I was acting 'mad again’, I told him “sorry” and lets start again then. But he griped my hand, stared deeply into my eyes, through my soul’s painful afflliction’s, and said...“let’s continue”...
If a choice has to be made between this and death. I am happy to die.
I light a candle in the church alter, i kneel. I ask influence C is this a drill? “Love cannot offer you peace of mind”. I write him a love letter he refuses to read. I think of Sylvia Plath’s. To win your lover, tear him away from his afflictions. Light is easy to love. Show me your darkness. I give it all away. I let the resentment fade. Feeling is better than the numbness they say.

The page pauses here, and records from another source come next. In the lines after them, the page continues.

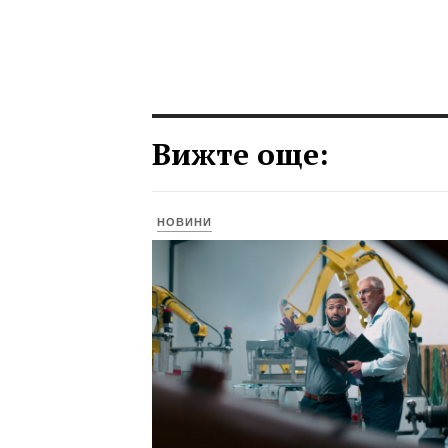
Вижте още:
НОВИНИ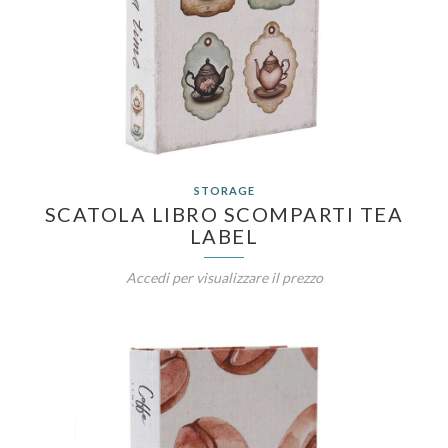
STORAGE
SCATOLA LIBRO SCOMPARTI TEA
LABEL
Accedi per visualizzare il prezzo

He loves me. "You’ve had an impact on me" he said soberly on his Isle of Bute. Strumming the blues on his old guitar, wrtiting his pomes, hiding his scars. A turbulant past, but love in his heart. Restless nights, a full moon resides. Emotional, mental and physical pains keep him awake. I block him to keep him away. To spare my heart, the wilderness it cannot take. But I return because i have to stay. Both addicts in our own ways. If there’s a God, please heal this ache. This stone bleeds.
I wish he’d left me be in the empty house. Don’t claim me if i’m not for keeps.
Peace of mind? Nah, let’s go for intensity. Even when it breaks me. This is what it is to truly be living.